Lucius Marnant est un retraité, bercé par l’ennui de son quotidien. Sa voisine – Mona – du même âge que lui avec laquelle il flirte gentiment et les enterrements de ses amis remplissent sa vie passionnante. Mais voilà Lucius n’arrive pas à subvenir à ses besoins. Lors d’une dispute dans un bar il va prouver qu’il a encore de la frappe et se faire remarquer par un étrange personnage qui va lui faire une proposition pour le moins atypique : des combats de boxe du troisième âge.
Organisés dans le sous-sol d’une boite de nuit, les combats s’enchainent et les papis aussi, Lucius se fait une place et prend petit à petit goût au combat. Mais jusqu’où tiendra-t-il ?
« La foule autour d’un cercle de violence. Deux vieillards en caleçons maculés finissent de se faire du mal. Les coups sont secs. C’est étonnant même comme rien ne ressemble à ce qu’on peut imaginer. C’est la première chose que remarquent les nouveaux arrivants. Le bruit de la viande qui claque contre de la viande. Il n’y a pas d’hurlement de la chaire. C’est de la poésie, ça. C’est du cinéma. Des bruitages de films. Mais ce n’est pas la réalité d’un combat. »
Texte court mais percutant. Satire de notre société consumériste en mal de sensations fortes. Critique d’une société qui ne respecte plus personne et encore moins ses ancêtres. A travers l’histoire de Lucius une interrogation subsiste, à partir de quel moment devient-on de la chair à canon, un produit de divertissement. Quand est-ce que l’on se déshumanise pour devenir une attraction ?
Même si Lucius se sent revivre et devient critique à l’égard des autres personnes âgées qui se contentent d’attendre la mort, ses combats lui enlèvent une part de lui-même. Ne subsiste plus que sa part d’ombre et ce n’est pas sa relation avec Mona qui prouvera le contraire.
« Enlever les êtres et les souvenirs attachés aux êtres. Enlever les lieux et leur cartographie. Enlever les odeurs. Les rues et les bruits entrent et sortent d’une vie. Enlever petit à petit comme on se déleste de ce qui n’a pas de poids. C’est ça le paradoxe. On garde les meubles. Les albums photos. Les vêtements. La vaisselle. Surtout la vaisselle. On garde de vieilles breloques remisées quelque part pendant une vie. On garde toutes ces choses taillées dans de la matière. Tout ce qui pèse et existe et prend de l’espace. Et on se sépare volontiers des souvenirs. »
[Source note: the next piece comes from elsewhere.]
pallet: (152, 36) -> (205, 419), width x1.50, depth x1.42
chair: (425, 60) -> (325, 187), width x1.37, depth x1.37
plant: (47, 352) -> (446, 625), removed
Tarik Noui sublime son histoire par son texte, par la justesse des ses mots, son rythme, sa poésie. Dissociant la narration et les dialogues le lecteur a une sensation de décalage entre la réalité des faits et la beauté du récit. Très lyrique le texte est presque fait pour être lu à haute voix. Initialement « A nos pères » fut une pièce radiophonique écrite pour France Culture que vous pourrez retrouver sans difficulté sur leur site en streaming.